Records excerpted from a collection
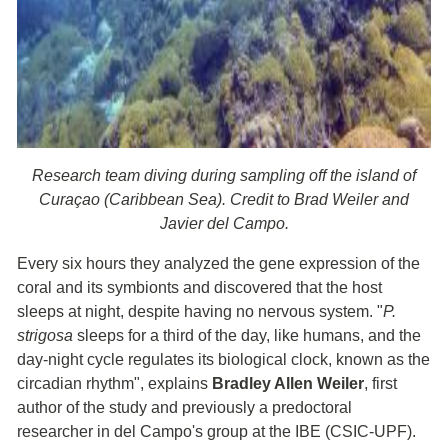
Research team diving during sampling off the island of
Curaçao (Caribbean Sea). Credit to Brad Weiler and
Javier del Campo.
Every six hours they analyzed the gene expression of the
coral and its symbionts and discovered that the host
sleeps at night, despite having no nervous system. "
P.
strigosa
sleeps for a third of the day, like humans, and the
day-night cycle regulates its biological clock, known as the
circadian rhythm", explains
Bradley Allen Weiler
, first
author of the study and previously a predoctoral
researcher in del Campo's group at the IBE (CSIC-UPF).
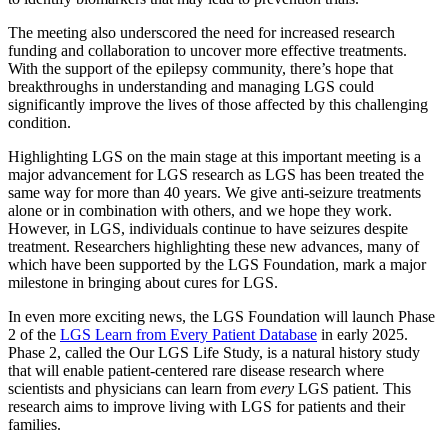
The meeting also underscored the need for increased research
funding and collaboration to uncover more effective treatments.
With the support of the epilepsy community, there’s hope that
breakthroughs in understanding and managing LGS could
significantly improve the lives of those affected by this challenging
condition.
Highlighting LGS on the main stage at this important meeting is a
major advancement for LGS research as
LGS has been treated the
same way for more than 40 years. We give anti-seizure treatments
alone or in combination with others, and we hope they work.
However, in LGS, individuals continue to have seizures despite
treatment. Researchers highlighting these new advances, many of
which have been supported by the LGS Foundation, mark a major
milestone in bringing about cures for LGS.
In even more exciting news, the LGS Foundation will launch Phase
2 of the
LGS Learn from Every Patient Database
in early 2025.
Phase 2, called the Our LGS Life Study, is a natural history study
that will enable patient-centered rare disease research where
scientists and physicians can learn from
every
LGS patient. This
research aims to improve living with LGS for patients and their
families.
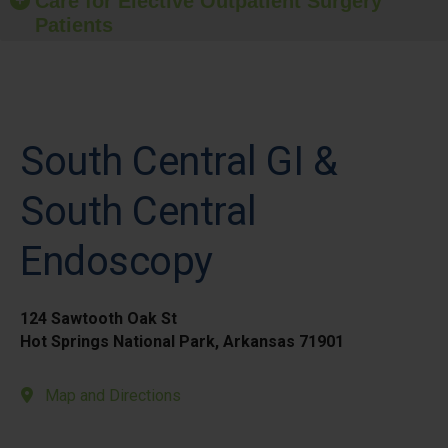
Care for Elective Outpatient Surgery
Patients
South Central GI &
South Central
Endoscopy
124 Sawtooth Oak St
Hot Springs National Park, Arkansas 71901
Map and Directions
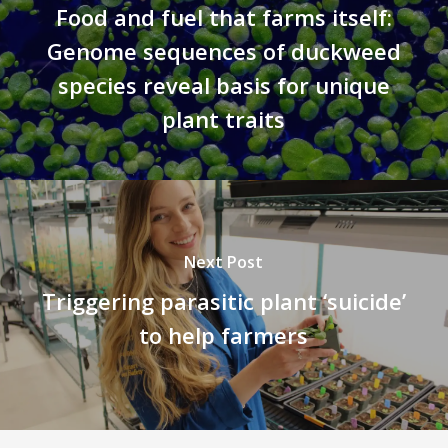
Food and fuel that farms itself:
Genome sequences of duckweed
species reveal basis for unique
plant traits
Next Post
Triggering parasitic plant ‘suicide’
to help farmers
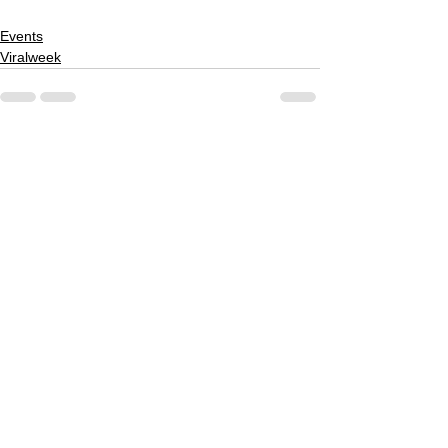
Events
Viralweek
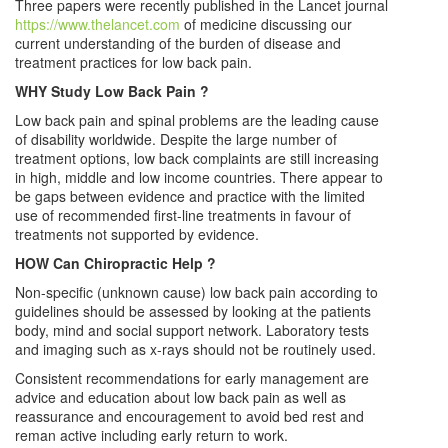
Three papers were recently published in the Lancet journal
https://www.thelancet.com
of medicine discussing our
current understanding of the burden of disease and
treatment practices for low back pain.
WHY Study Low Back Pain ?
Low back pain and spinal problems are the leading cause
of disability worldwide. Despite the large number of
treatment options, low back complaints are still increasing
in high, middle and low income countries. There appear to
be gaps between evidence and practice with the limited
use of recommended first-line treatments in favour of
treatments not supported by evidence.
HOW Can Chiropractic Help ?
Non-specific (unknown cause) low back pain according to
guidelines should be assessed by looking at the patients
body, mind and social support network. Laboratory tests
and imaging such as x-rays should not be routinely used.
Consistent recommendations for early management are
advice and education about low back pain as well as
reassurance and encouragement to avoid bed rest and
reman active including early return to work.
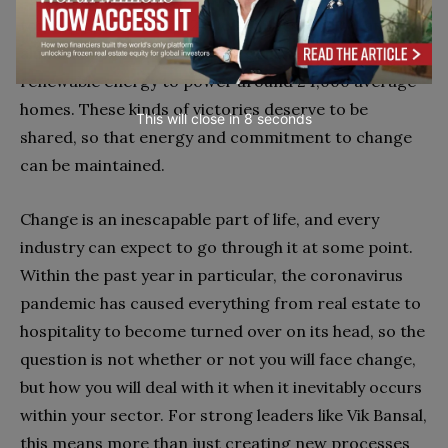
tonnes of plastic, and 25,000 tonnes of
steel
and
aluminum in 2019, along with generating enough
renewable energy to power around 24,000 average
homes. These kinds of victories deserve to be
This will close in
7
seconds
shared, so that energy and commitment to change
can be maintained.
Change is an inescapable part of life, and every
industry can expect to go through it at some point.
Within the past year in particular, the coronavirus
pandemic has caused everything from real estate to
hospitality to become turned over on its head, so the
question is not whether or not you will face change,
but how you will deal with it when it inevitably occurs
within your sector. For strong leaders like Vik Bansal,
this means more than just creating new processes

*Problem description*:
Find each line of the data above that holds the word "sleeps", then copy it.

*Response*:
sleeps at night, despite having no nervous system. "
sleeps for a third of the day, like humans, and the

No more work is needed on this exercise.